### DESCRIPTION OF THE TASK
How many lines in the items below contain the string "part"? Reply with the number only.

### DATA SUPPLIED
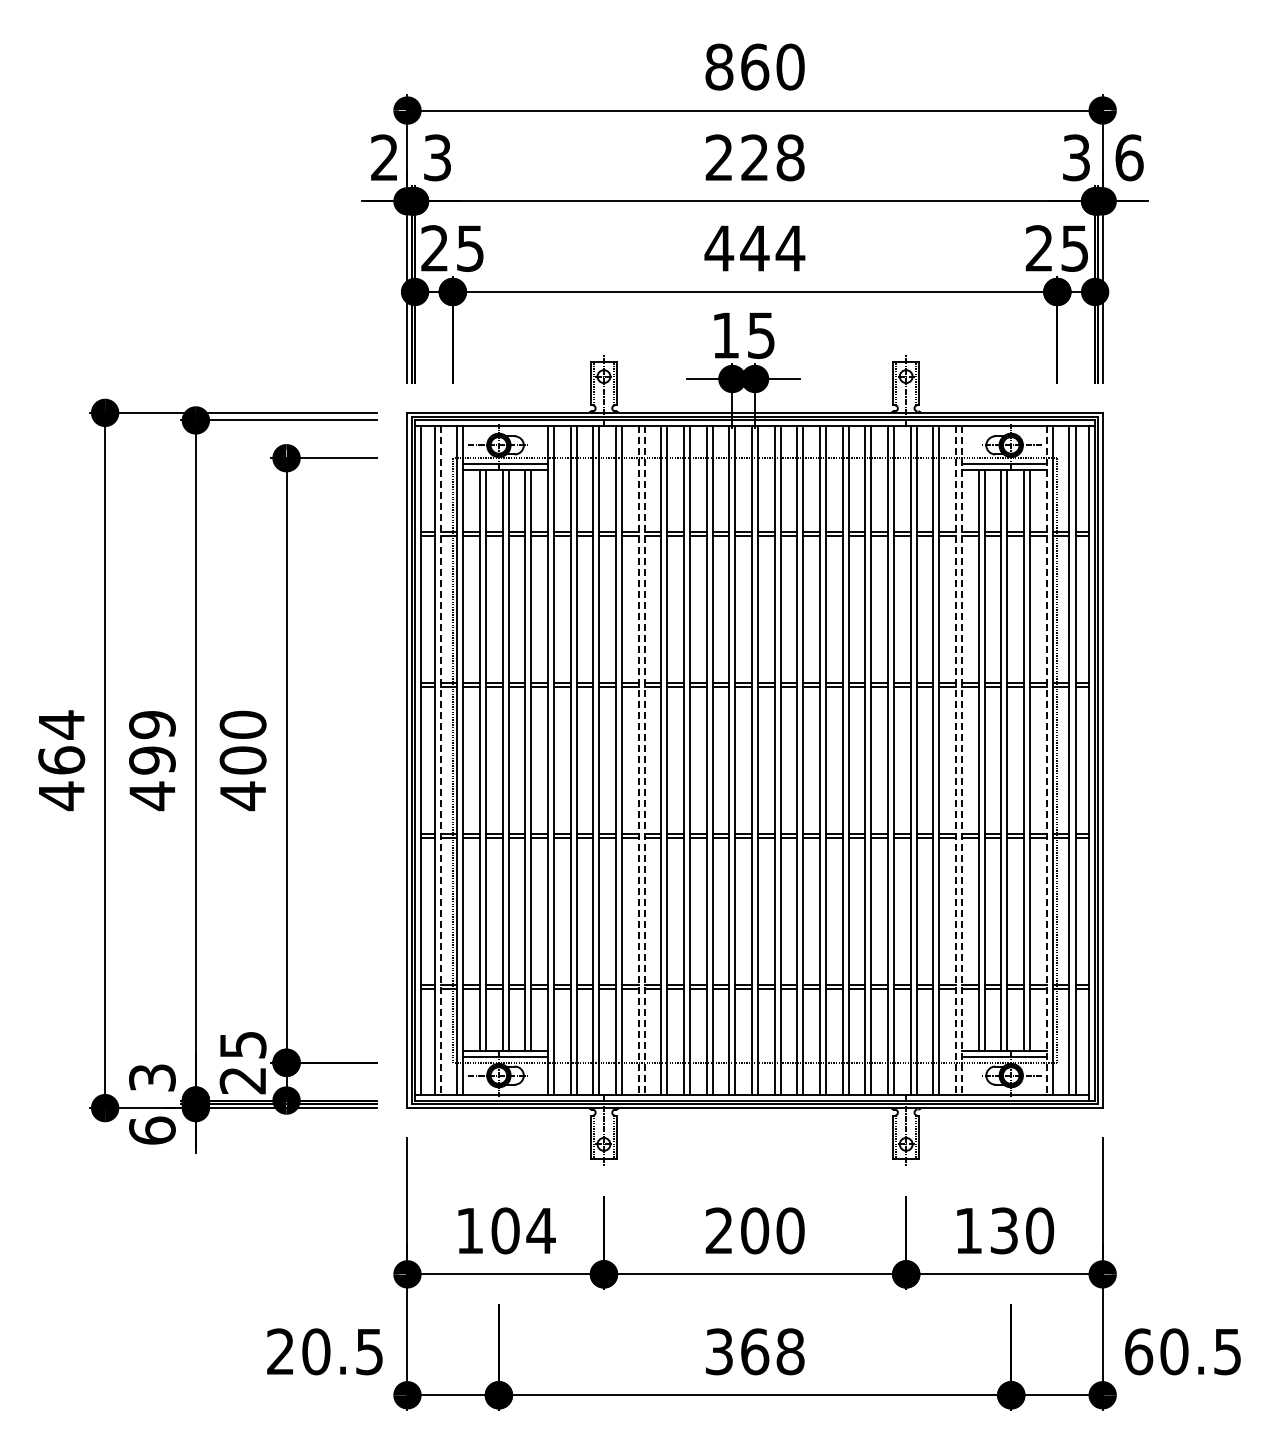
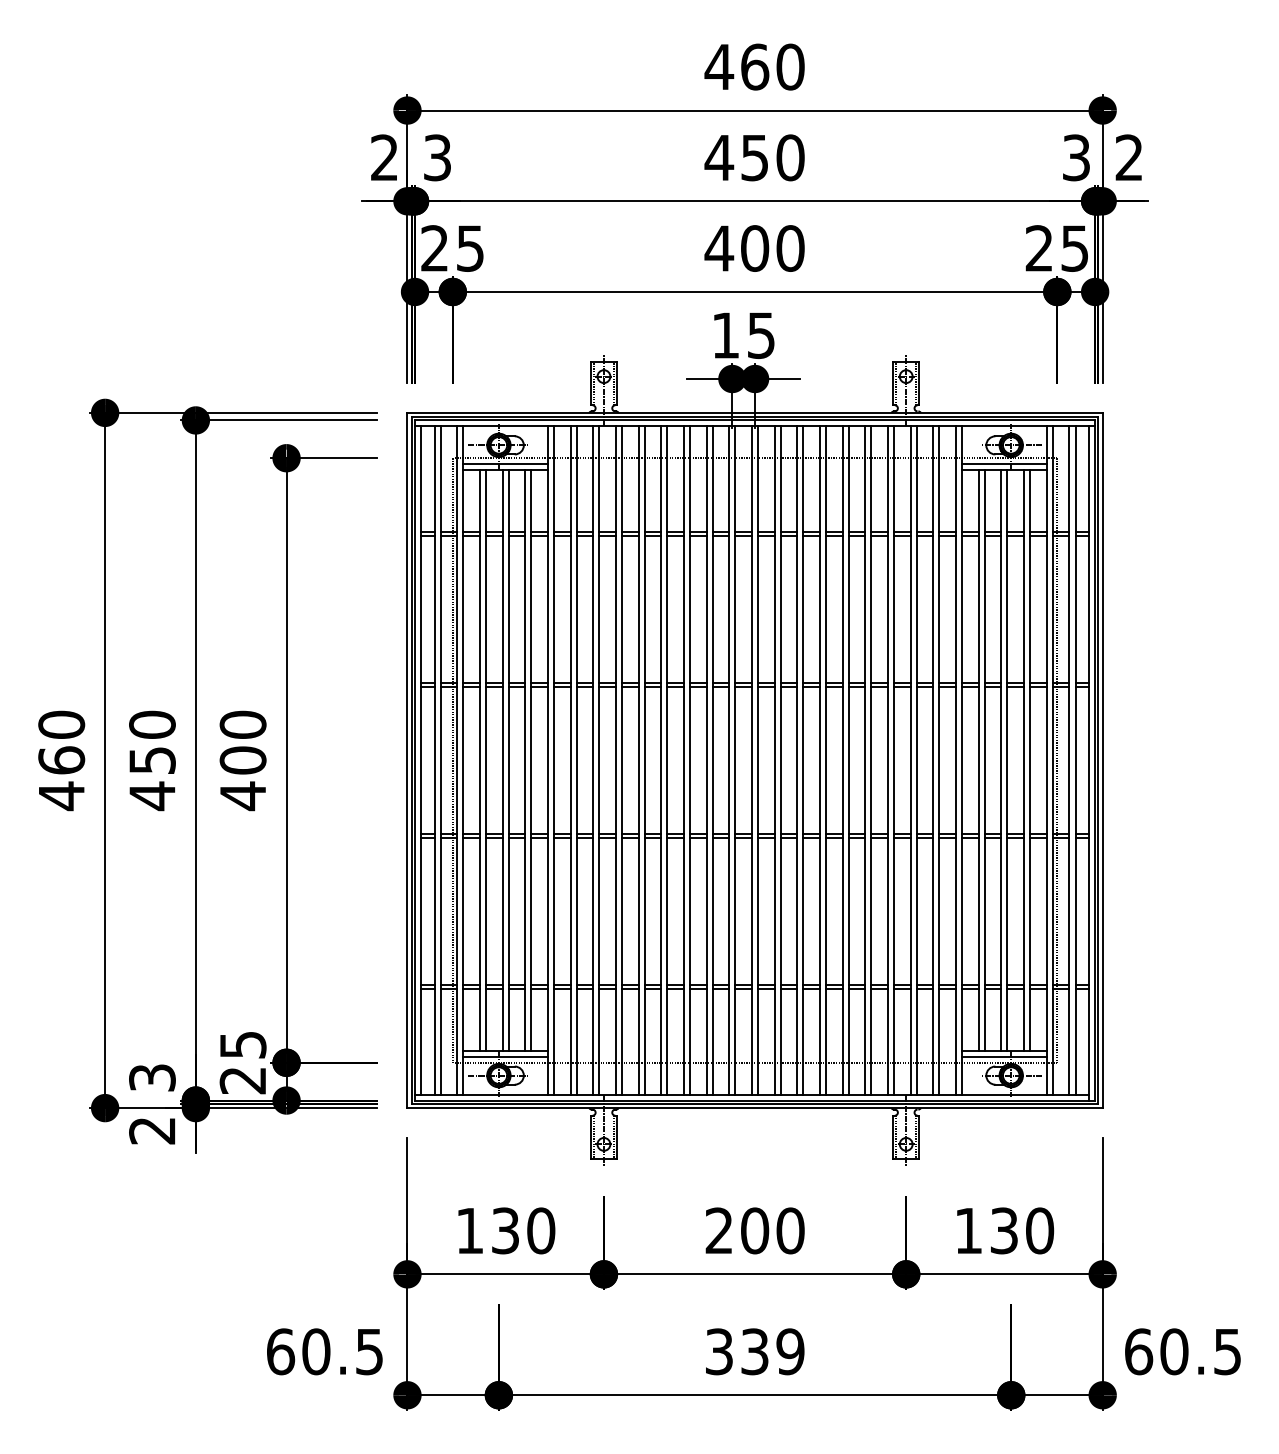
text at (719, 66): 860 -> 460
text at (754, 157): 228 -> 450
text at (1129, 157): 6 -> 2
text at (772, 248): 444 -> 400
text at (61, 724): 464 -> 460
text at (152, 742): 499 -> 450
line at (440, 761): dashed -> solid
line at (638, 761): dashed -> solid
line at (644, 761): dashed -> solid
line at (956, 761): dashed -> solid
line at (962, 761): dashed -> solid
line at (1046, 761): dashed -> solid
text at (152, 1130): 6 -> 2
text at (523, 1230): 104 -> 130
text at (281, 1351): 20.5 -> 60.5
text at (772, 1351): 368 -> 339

* * *

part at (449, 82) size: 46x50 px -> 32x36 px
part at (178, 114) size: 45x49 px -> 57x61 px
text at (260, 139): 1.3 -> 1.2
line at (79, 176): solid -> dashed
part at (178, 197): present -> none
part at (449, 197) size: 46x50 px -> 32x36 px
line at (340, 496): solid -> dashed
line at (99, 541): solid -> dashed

### EXERCISE ANSWER
4